Silence Before Him

As we step into the fluttering leaves of autumn, things start to get busier. The change of seasons brings along its own excitement, spurring new thoughts and activities.

This year, our fellowship’s theme was “the feminine” in Franciscan spirituality. St. Clare placed a premium on contemplation in general, but she gave specific emphasis to just gazing at the San Damiano Crucifix. She taught a process of gazing and contemplation whereby the penitent sits looking at the Cross, emptying herself of all thoughts. I tried this many times, and numerous agitations and distractions emerged pretty quickly. After a while, I wondered, what more is there to see?

Then, one day, it happened. While gazing at the Cross, time slowed and then seemingly dropped away. No longer was the Cross the object of my gazing; it became someone with whom I was in a relationship. For a few precious moments the Cross was gazing back! For Clare, the goal of gazing was have distance and distinction blurred until she could say, “The Cross and I are One.”

This method of contemplation intrigues me. In fact, the entire subject of contemplation infuses my heart, prayer and conversation with my Franciscan brothers and sisters. So, why all the fuss?

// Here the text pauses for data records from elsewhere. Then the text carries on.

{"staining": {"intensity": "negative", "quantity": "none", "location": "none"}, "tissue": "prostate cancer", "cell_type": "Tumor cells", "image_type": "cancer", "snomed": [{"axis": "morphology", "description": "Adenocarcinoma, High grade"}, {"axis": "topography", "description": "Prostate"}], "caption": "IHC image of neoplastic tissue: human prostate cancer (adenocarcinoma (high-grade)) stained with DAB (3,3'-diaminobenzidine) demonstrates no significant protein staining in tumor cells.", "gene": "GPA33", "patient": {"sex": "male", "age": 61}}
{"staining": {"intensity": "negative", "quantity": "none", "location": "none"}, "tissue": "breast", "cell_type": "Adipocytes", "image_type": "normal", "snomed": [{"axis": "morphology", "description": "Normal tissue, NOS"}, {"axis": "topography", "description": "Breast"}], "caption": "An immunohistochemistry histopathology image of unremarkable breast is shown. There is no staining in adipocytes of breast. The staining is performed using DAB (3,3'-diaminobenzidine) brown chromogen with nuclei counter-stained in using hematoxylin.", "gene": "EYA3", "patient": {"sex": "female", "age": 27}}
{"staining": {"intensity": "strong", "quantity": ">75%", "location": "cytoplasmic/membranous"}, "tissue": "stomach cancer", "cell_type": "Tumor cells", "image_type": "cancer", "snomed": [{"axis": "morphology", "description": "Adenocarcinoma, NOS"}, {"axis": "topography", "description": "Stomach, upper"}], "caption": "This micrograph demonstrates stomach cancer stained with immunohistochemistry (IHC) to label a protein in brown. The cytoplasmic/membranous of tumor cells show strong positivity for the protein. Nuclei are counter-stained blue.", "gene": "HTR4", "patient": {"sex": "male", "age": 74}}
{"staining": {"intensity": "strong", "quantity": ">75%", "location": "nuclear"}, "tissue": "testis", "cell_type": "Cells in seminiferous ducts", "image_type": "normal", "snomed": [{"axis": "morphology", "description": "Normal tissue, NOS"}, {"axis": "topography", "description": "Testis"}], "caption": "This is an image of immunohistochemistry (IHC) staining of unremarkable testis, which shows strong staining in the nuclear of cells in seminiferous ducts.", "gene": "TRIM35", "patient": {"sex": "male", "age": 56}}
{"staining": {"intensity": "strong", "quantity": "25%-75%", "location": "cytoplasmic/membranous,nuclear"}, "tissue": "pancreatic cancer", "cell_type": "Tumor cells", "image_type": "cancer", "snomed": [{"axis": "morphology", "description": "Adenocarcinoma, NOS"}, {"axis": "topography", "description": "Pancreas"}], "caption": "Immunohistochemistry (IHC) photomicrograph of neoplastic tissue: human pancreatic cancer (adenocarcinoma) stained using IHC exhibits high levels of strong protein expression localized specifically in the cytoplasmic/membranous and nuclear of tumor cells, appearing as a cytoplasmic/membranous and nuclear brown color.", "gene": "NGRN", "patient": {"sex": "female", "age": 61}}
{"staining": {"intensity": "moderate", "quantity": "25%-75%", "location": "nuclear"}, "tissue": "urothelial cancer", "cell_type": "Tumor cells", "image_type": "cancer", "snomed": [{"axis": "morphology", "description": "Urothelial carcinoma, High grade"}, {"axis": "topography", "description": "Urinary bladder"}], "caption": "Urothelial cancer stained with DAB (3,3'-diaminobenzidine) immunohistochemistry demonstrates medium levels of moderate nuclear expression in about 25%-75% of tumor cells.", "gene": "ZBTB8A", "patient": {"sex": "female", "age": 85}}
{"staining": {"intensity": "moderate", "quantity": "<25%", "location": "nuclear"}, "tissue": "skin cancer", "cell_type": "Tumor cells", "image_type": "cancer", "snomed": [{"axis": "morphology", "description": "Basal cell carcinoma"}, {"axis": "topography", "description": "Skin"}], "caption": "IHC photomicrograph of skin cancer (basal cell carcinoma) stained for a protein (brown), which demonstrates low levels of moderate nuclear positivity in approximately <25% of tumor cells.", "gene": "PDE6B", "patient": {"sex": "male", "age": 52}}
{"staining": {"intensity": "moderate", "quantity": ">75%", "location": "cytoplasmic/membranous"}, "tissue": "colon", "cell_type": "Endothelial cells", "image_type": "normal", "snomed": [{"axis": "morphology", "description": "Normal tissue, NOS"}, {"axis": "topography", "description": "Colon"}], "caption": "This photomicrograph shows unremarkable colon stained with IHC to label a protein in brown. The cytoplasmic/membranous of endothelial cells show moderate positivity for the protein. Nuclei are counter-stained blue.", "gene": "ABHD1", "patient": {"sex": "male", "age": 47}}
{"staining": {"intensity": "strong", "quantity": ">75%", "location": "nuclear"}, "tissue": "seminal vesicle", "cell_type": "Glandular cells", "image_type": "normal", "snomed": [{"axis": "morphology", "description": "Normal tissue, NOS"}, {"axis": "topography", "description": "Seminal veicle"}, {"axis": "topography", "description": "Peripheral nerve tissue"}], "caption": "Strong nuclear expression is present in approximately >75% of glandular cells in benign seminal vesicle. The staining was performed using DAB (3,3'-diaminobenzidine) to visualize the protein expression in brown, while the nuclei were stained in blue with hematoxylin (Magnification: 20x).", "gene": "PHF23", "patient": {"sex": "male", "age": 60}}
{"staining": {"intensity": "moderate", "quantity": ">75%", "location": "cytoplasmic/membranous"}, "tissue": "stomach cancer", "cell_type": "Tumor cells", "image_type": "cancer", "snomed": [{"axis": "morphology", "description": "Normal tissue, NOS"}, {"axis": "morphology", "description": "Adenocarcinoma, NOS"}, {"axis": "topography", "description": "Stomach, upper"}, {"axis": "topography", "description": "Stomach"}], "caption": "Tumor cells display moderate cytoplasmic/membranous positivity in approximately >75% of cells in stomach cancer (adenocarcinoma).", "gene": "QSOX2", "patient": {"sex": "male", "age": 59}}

Contemplation ceases when silence ceases. It is an effort to find real silence living as we do in an “always-on” or “instant-on” society. Words and sound are all around. But taming the constant chatter is not a luxury — it’s a necessity. Noise forces us into the shallows. Instead of diving deep, we snorkel. Even if we manage to scuba, we‘d be better off in a spiritual submersible.

Personally, I’m done swimming on the surface. In whatever time is left to me in this world, I want to go as deep as possible to hear the sweet voices of angels and the song of the One who asks me to lean in and really listen.

That process demands real silence. I do hope as we move into the gift of fall, we all can taste the sweetness of true quiet. The theme for the Franciscan Fellowship in 2018 will be “Finding and Cultivating True Silence: The Way of Intimacy.”